Kedua, kritik dilihat sebagai goresan kasar terhadap harga diri. Mereka yang anti kritik, meihat bahwa kritik tidak lebih dari sekedar penistaan. Itu bikin mangkel memang. Apa iya gue serendah, sebodoh dan segagal itu? Ya bisa jadi memang rendah, bodoh dan gagal tapi berhubung overpride maka kritik yang muncul jadi personal. Padahal belum tentu juga ada hubungannya. Soal kinerja tentu berkaitan tidak ada dengan kapasitas pribadi tetapi juga kemampuan mengelola kerja tim agar ada hasil yang bisa diraih. Jika target tidak tercapai, maka evaluasi adalah melihat proses. Orang yang harga dirinya terlalu tinggi, akan melihat kritik adalah serangan terhadap kapasitas personal. Dia tidak sadar, bahwa mungkin saja peran yang dipegang adalah kecil lantaran kerja kolektif. Akan tetapi dengan harga diri setinggi tiang listrik, maka apapun yang muncul justru membuat dirinya menjadi defensif. Tidak ada kata nggak bisa, nggak sukses atau nggak jalan. Kemudian buang badan gegara dievaluasi. Nah lho.
Ketiga, kritik dipandang sebagai bentuk negatif terhadap ego yang rapuh, sebab respons yang muncul sebagai self defense adalah "lu nggak tau gue, nggak kenal gue", "udah gue pikirin kok, tenang aja", "ntarlah dipikirin", "nggak usah ngatur-ngaturlah" yang merupakan ekspresi anti kritik. Hal itu bisa jadi karena memang tidak pernah dibiasakan untuk berinteraksi dan saling mengoreksi secara sehat. Bisa pula karena tidak memiliki pengalaman yang cukup matang dalam mengelola emosi di lingkup kerja profesional. Maka untuk menjadi terbiasa dengan kritik, sudah jelas pengalaman kerja menjadi penting. Orang yang biasa dikelola dan mengelola akan tau betapa pentingnya evaluasi. Bayangin kalo nggak pernah kerja dalam lingkup semacam itu, tau-tau mau jadi boss. Tetiba dikritik ngambeg, pundung, baper, trus muka masam. Udah buluk, asem pula.
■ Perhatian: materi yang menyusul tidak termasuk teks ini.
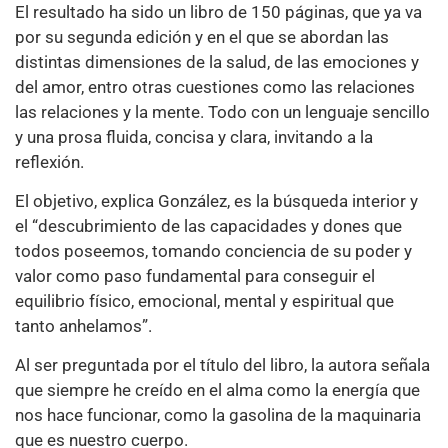
El resultado ha sido un libro de 150 páginas, que ya va
por su segunda edición y en el que se abordan las
distintas dimensiones de la salud, de las emociones y
del amor, entro otras cuestiones como las relaciones
las relaciones y la mente. Todo con un lenguaje sencillo
y una prosa fluida, concisa y clara, invitando a la
reflexión.
El objetivo, explica González, es la búsqueda interior y
el “descubrimiento de las capacidades y dones que
todos poseemos, tomando conciencia de su poder y
valor como paso fundamental para conseguir el
equilibrio físico, emocional, mental y espiritual que
tanto anhelamos”.
Al ser preguntada por el título del libro, la autora señala
que siempre he creído en el alma como la energía que
nos hace funcionar, como la gasolina de la maquinaria
que es nuestro cuerpo.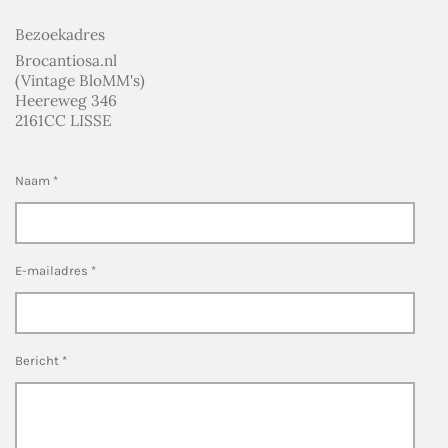
Bezoekadres
Brocantiosa.nl
(Vintage BloMM's)
Heereweg 346
2161CC LISSE
Naam *
E-mailadres *
Bericht *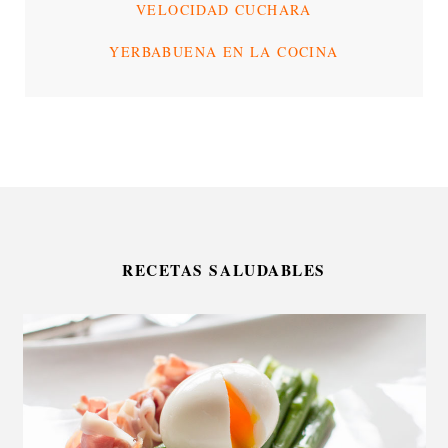
VELOCIDAD CUCHARA
YERBABUENA EN LA COCINA
RECETAS SALUDABLES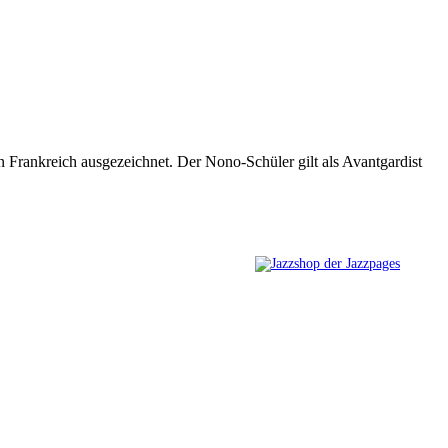
 Frankreich ausgezeichnet. Der Nono-Schüler gilt als Avantgardist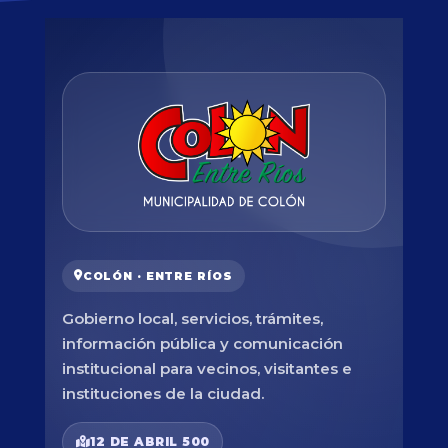
COLÓN · ENTRE RÍOS
Gobierno local, servicios, trámites,
información pública y comunicación
institucional para vecinos, visitantes e
instituciones de la ciudad.
12 DE ABRIL 500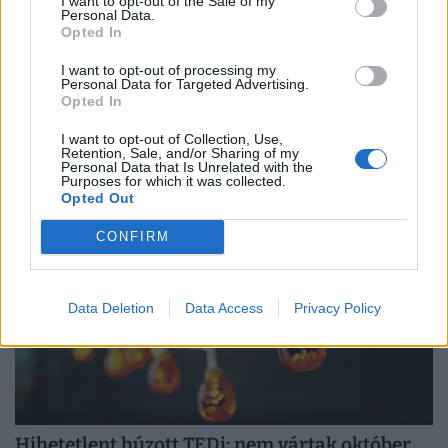
I want to opt-out of the Sale of my
Personal Data.
Véget érhet a pofátlanul olcsó kínai termékek
Opted In
kora? Kiderült, mire számíthat, aki a jövőben
Temu-ról, Shein-ről, Aliexpress-ről rendelne
I want to opt-out of processing my
Personal Data for Targeted Advertising.
ruhát
Opted In
Az elmúlt hetekben több olyan esemény is történt, amely
I want to opt-out of Collection, Use,
aggodalmat kelthet a fogyasztókban: kiújultak a közel-
Retention, Sale, and/or Sharing of my
Personal Data that Is Unrelated with the
keleti feszültségek, miközben az Európai Unió új
Purposes for which it was collected.
Opted Out
vámokról is döntött.
CONFIRM
Data Deletion
Data Access
Privacy Policy
Hihetetlent húzott TEDi: nem vártak október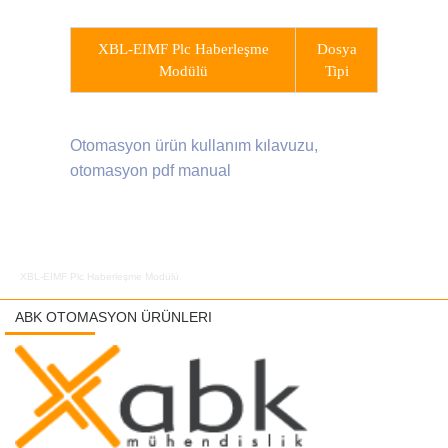
XBL-EIMF Plc Haberleşme
Dosya
Modülü
Tipi
Otomasyon ürün kullanım kılavuzu,
otomasyon pdf manual
XBL-EIMF Plc Haberleşme Modülü
ABK OTOMASYON ÜRÜNLERI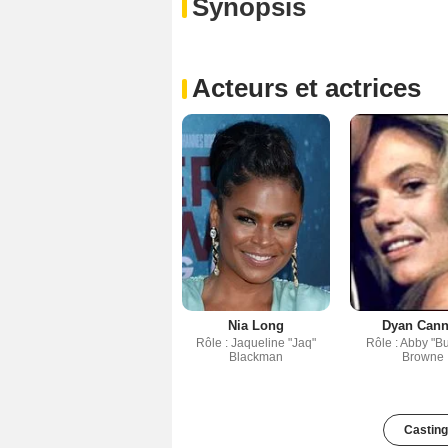
Synopsis
Acteurs et actrices
Nia Long
Dyan Can
Rôle : Jaqueline "Jaq"
Rôle : Abby "Bu
Blackman
Browne
Casting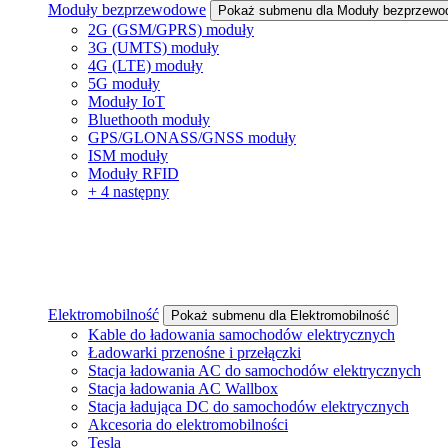
Moduły bezprzewodowe
Pokaż submenu dla Moduły bezprzewo
2G (GSM/GPRS) moduły
3G (UMTS) moduły
4G (LTE) moduły
5G moduły
Moduły IoT
Bluethooth moduły
GPS/GLONASS/GNSS moduły
ISM moduły
Moduły RFID
+ 4 następny
Elektromobilność
Pokaż submenu dla Elektromobilność
Kable do ładowania samochodów elektrycznych
Ładowarki przenośne i przełączki
Stacja ładowania AC do samochodów elektrycznych
Stacja ładowania AC Wallbox
Stacja ładująca DC do samochodów elektrycznych
Akcesoria do elektromobilności
Tesla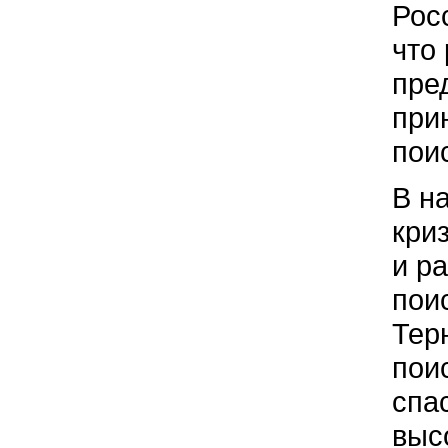
Рос
что
пре
при
пои
В н
кри
и р
пои
Тер
пои
спа
выс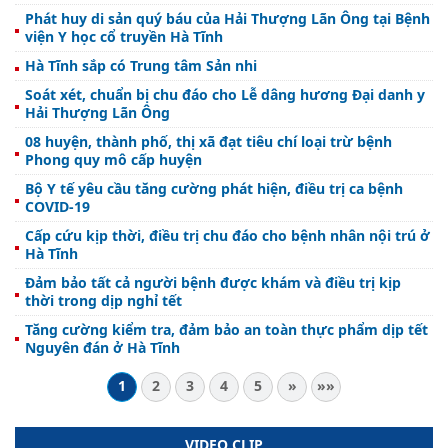
Phát huy di sản quý báu của Hải Thượng Lãn Ông tại Bệnh
viện Y học cổ truyền Hà Tĩnh
Hà Tĩnh sắp có Trung tâm Sản nhi
Soát xét, chuẩn bị chu đáo cho Lễ dâng hương Đại danh y
Hải Thượng Lãn Ông
08 huyện, thành phố, thị xã đạt tiêu chí loại trừ bệnh
Phong quy mô cấp huyện
Bộ Y tế yêu cầu tăng cường phát hiện, điều trị ca bệnh
COVID-19
Cấp cứu kịp thời, điều trị chu đáo cho bệnh nhân nội trú ở
Hà Tĩnh
Đảm bảo tất cả người bệnh được khám và điều trị kịp
thời trong dịp nghỉ tết
Tăng cường kiểm tra, đảm bảo an toàn thực phẩm dịp tết
Nguyên đán ở Hà Tĩnh
1
2
3
4
5
»
»»
VIDEO CLIP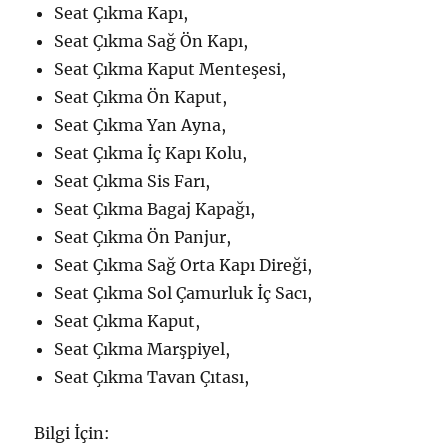
Seat Çıkma Kapı,
Seat Çıkma Sağ Ön Kapı,
Seat Çıkma Kaput Menteşesi,
Seat Çıkma Ön Kaput,
Seat Çıkma Yan Ayna,
Seat Çıkma İç Kapı Kolu,
Seat Çıkma Sis Farı,
Seat Çıkma Bagaj Kapağı,
Seat Çıkma Ön Panjur,
Seat Çıkma Sağ Orta Kapı Direği,
Seat Çıkma Sol Çamurluk İç Sacı,
Seat Çıkma Kaput,
Seat Çıkma Marşpiyel,
Seat Çıkma Tavan Çıtası,
Bilgi İçin: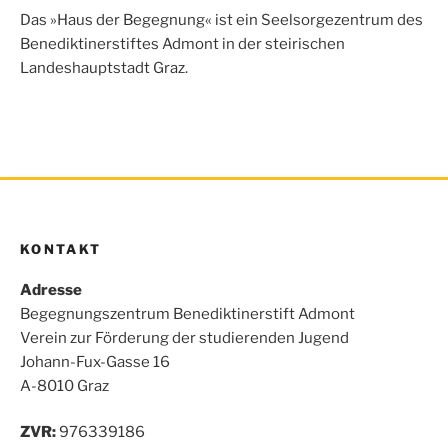
o
e
A
n
Das »Haus der Begegnung« ist ein Seelsorgezentrum des
o
r
p
Benediktinerstiftes Admont in der steirischen
k
p
Landeshauptstadt Graz.
KONTAKT
Adresse
Begegnungszentrum Benediktinerstift Admont
Verein zur Förderung der studierenden Jugend
Johann-Fux-Gasse 16
A-8010 Graz
ZVR:
976339186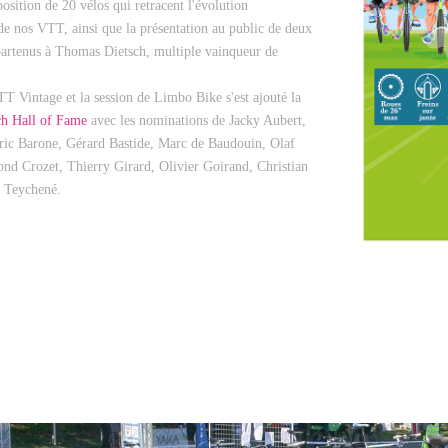
position de 20 vélos qui retracent l'évolution
de nos VTT, ainsi que la présentation au public de deux
partenus à Thomas Dietsch, multiple vainqueur de
 Vintage et la session de Limbo Bike s'est ajouté la
h Hall of Fame
avec les nominations de Jacky Aubert,
ric Barone, Gérard Bastide, Marc de Baudouin, Olaf
d Crozet, Thierry Girard, Olivier Goirand, Christian
 Teychené.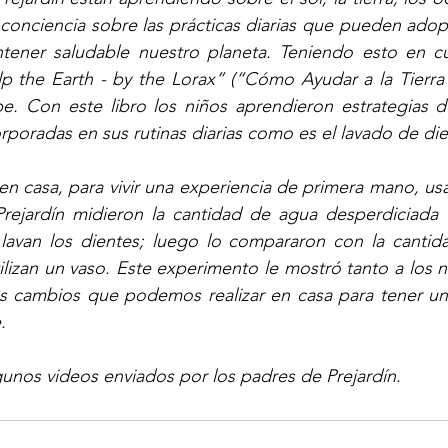
conciencia sobre las prácticas diarias que pueden adopt
tener saludable nuestro planeta. Teniendo esto en cue
 the Earth - by the Lorax” (“Cómo Ayudar a la Tierra -
e. Con este libro los niños aprendieron estrategias de
poradas en sus rutinas diarias como es el lavado de die
 casa, para vivir una experiencia de primera mano, us
Prejardín midieron la cantidad de agua desperdiciada al
 lavan los dientes; luego lo compararon con la cantid
ilizan un vaso. Este experimento le mostró tanto a los n
 cambios que podemos realizar en casa para tener un e
.
unos videos enviados por los padres de Prejardín.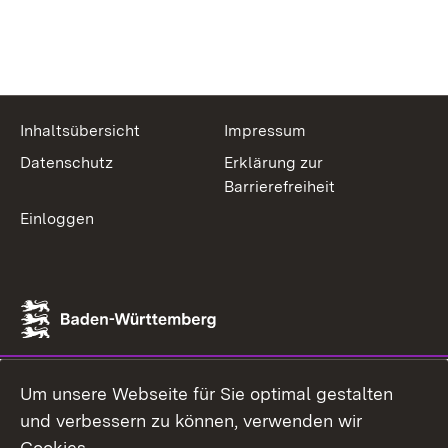
Inhaltsübersicht
Impressum
Datenschutz
Erklärung zur
Barrierefreiheit
Einloggen
Um unsere Webseite für Sie optimal gestalten
und verbessern zu können, verwenden wir
Cookies.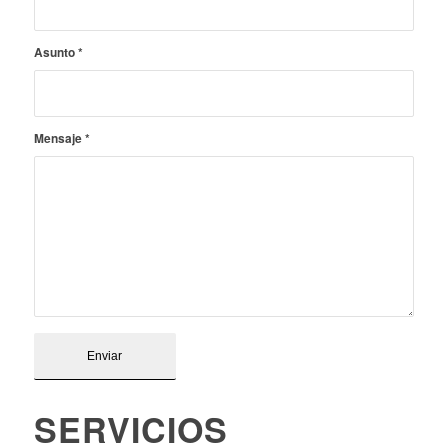
Asunto
*
Mensaje
*
SERVICIOS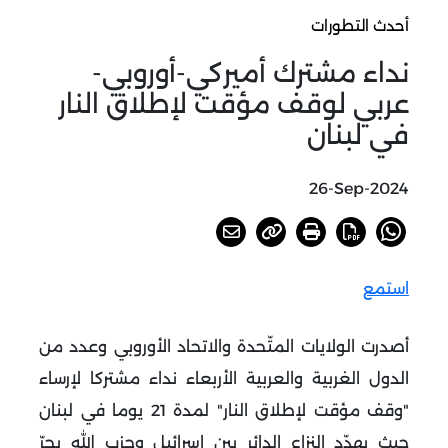
أحدث التطورات
نداء مشترك أميركي-أوروبي-
عربي لوقف مؤقت لإطلاق النار
في لبنان
26-Sep-2024
استمع
أصدرت الولايات المتّحدة والاتحاد الأوروبي وعدد من
الدول الغربية والعربية الأربعاء نداء مشتركا لإرساء
"وقف مؤقت لإطلاق النار" لمدة 21 يوما في لبنان
حيث يهدّد النزاع الدائر بين إسرائيل وحزب الله بجرّ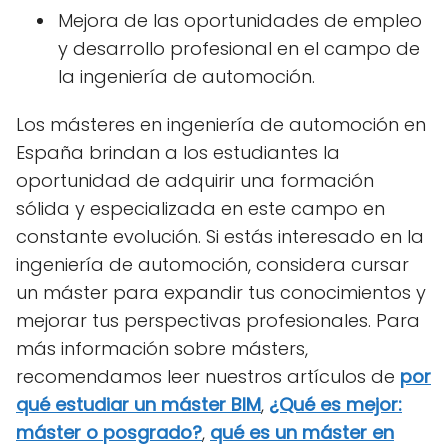
Mejora de las oportunidades de empleo
y desarrollo profesional en el campo de
la ingeniería de automoción.
Los másteres en ingeniería de automoción en
España brindan a los estudiantes la
oportunidad de adquirir una formación
sólida y especializada en este campo en
constante evolución. Si estás interesado en la
ingeniería de automoción, considera cursar
un máster para expandir tus conocimientos y
mejorar tus perspectivas profesionales. Para
más información sobre másters,
recomendamos leer nuestros artículos de
por
qué estudiar un máster BIM
,
¿Qué es mejor:
máster o posgrado?
,
qué es un máster en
Jadi kritik adalah hal yang biasa buat mereka yang secara personal cukup mampu melihat bentuk evaluasi agar diri menjadi lebih baik, sekaligus secara profesional mampu melihat bahwa setiap masukan seperti apapun adalah perspektif yang harus digunakan untuk mengukur sejauh mana kerja yang sudah dilakukan. Tidak semua orang paham bahwa kritik adalah pada hakekatnya selalu bersifat kontruktif sepedas apapun. Tidak semua orang mengerti bahwa amplas itu ada untuk memoles bongkahan kasar menjadi berlian. Semua mau tampil kemilau cemerlang, tapi berapa banyak yang sudi dipoles? Dasar batu bata. Dikasih semen dan ditumpuk aja dah ngomel. Apalagi diplester. Brisik ntar.